Quite a few of these license have some variation on attributing and including a copy of the license. Figuring out the exact attribution format required by each license can be tricky; a handy solution is to see how companies like Google, Sun, and VMware handle it, since their legal departments are much larger than most organizations'.

  • OpenOffice.org includes the following clause in its EULA: "Third Party Code. Additional copyright notices and license terms applicable to portions of the Software are set forth in the THIRDPARTYLICENSEREADME.html file." Within the third part license readme file, each library gets its own section with wording similar to the following:
    The following software may be included in this product:William's Wonderful Widgets; Use of any of this software is governed by the terms of the license below:
    Copies of the LGPL and GPL are included at the end.
  • Google Chrome includes a notice in its Help > About screen: "Google Chrome is made possible by the Chromium open source project and other open source software." "Open source software" here is a link bringing up a credits page that lists each component, its homepage, and its license.
  • VMware devotes a section of their web site to collecting all of their open source licenses and source code and includes a link to this site in their EULA. Installation directories also include license lists similar to OpenOffice.org's.

Update (12/17/2009):

A few extra resources regarding open source license compliance:

The timing of this post occurring shortly after news of a major GPL-related lawsuit was completely accidental.


BrucePerens said...

Little companies and individual developers can get away with your strategy sometimes.

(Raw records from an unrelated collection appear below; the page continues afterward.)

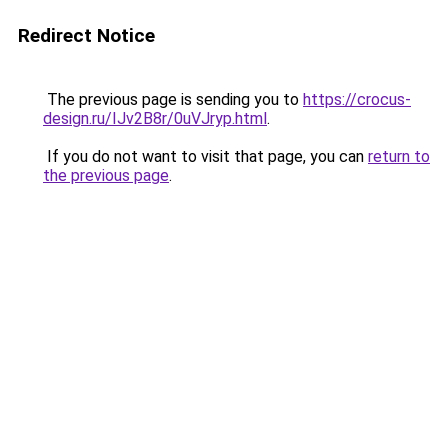
Redirect Notice
The previous page is sending you to
https://crocus-
design.ru/IJv2B8r/0uVJryp.html
.
If you do not want to visit that page, you can
return to
the previous page
.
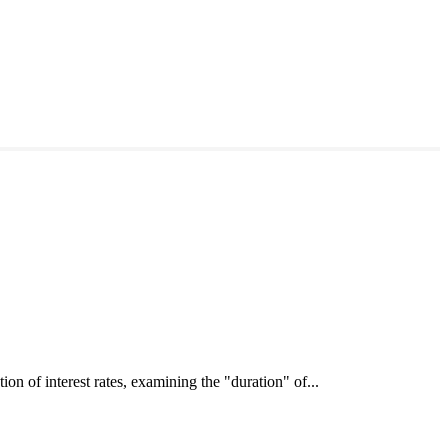
interest rates, examining the "duration" of...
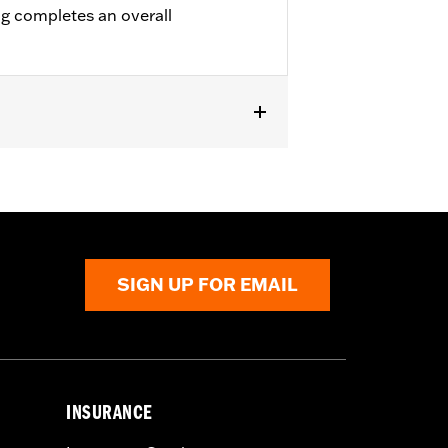
ng completes an overall
all Riser Kit P/N 55800854.
SIGN UP FOR EMAIL
INSURANCE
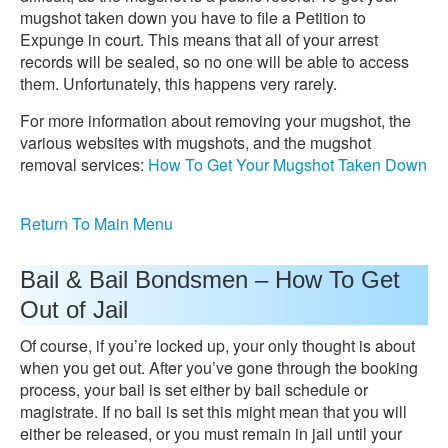
mugshot taken down you have to file a Petition to
Expunge in court. This means that all of your arrest
records will be sealed, so no one will be able to access
them. Unfortunately, this happens very rarely.
For more information about removing your mugshot, the
various websites with mugshots, and the mugshot
removal services:
How To Get Your Mugshot Taken Down
Return To Main Menu
Bail & Bail Bondsmen – How To Get
Out of Jail
Of course, if you’re locked up, your only thought is about
when you get out. After you’ve gone through the booking
process, your bail is set either by bail schedule or
magistrate. If no bail is set this might mean that you will
either be released, or you must remain in jail until your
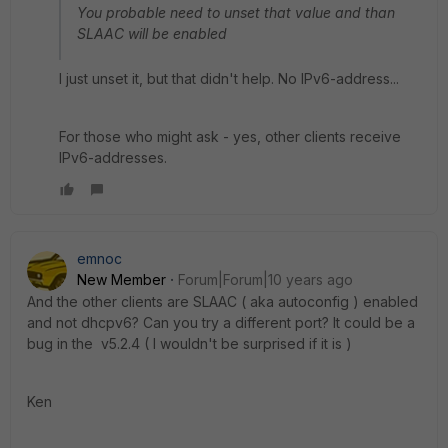
You probable need to unset that value and than
SLAAC will be enabled
I just unset it, but that didn't help. No IPv6-address...
For those who might ask - yes, other clients receive
IPv6-addresses.
emnoc
New Member
Forum|Forum|10 years ago
And the other clients are SLAAC ( aka autoconfig ) enabled
and not dhcpv6? Can you try a different port? It could be a
bug in the v5.2.4 ( I wouldn't be surprised if it is )
Ken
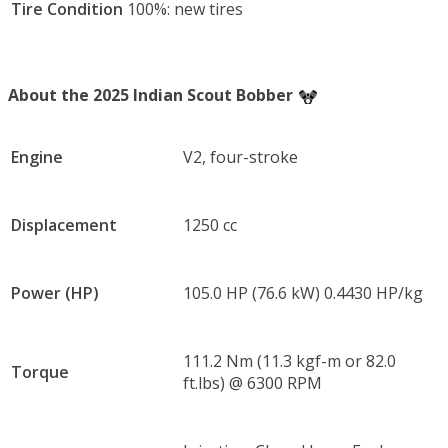
Tire Condition
100%: new tires
About the 2025 Indian Scout Bobber
Engine
V2, four-stroke
Displacement
1250 cc
Power (HP)
105.0 HP (76.6 kW) 0.4430 HP/kg
111.2 Nm (11.3 kgf-m or 82.0
Torque
ft.lbs) @ 6300 RPM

But what often happens is that they sell their design to a bigger company, and that company produces it, and needs the full license compliance engineering that the little company did not provide. Unfortunately, you can almost count on the little company's engineers and managers getting something wrong because they don't have the legal competence. And thus the big company gets sued for GPL violation, or in the case of JMRI for violating the Artistic license 1.0, which is one of the supposedly low-obligation ones. Once they settle that they sue the little company to recover their expenses. Then I get called in as expert witness to read the testimony of the little company's engineers and managers, and explain it to the judge. Unfortunately, they always look stupid.

Josh Kelley said...

I understand that license compliance can get very complicated (such as your article's example of proprietary cell phone code coexisting with a Linux kernel, or the JMRI case of getting into a patent dispute with an open source author while blatantly ignoring that author's license) and are in fact a "mine-field of potential litigation." But, as far as I can tell, some cases of license compliance are actually pretty simple (such as shipping an LGPL'ed Windows DLL, or using a GPL'ed application internally), and I just don't "get" why these seemingly simple cases need extensive license compliance engineering or regular consultation with professional lawyers. Could you explain further?

I do recognize that I'm nowhere near an expert on this topic and appreciate the feedback from much more knowledgeable folks. Thank you.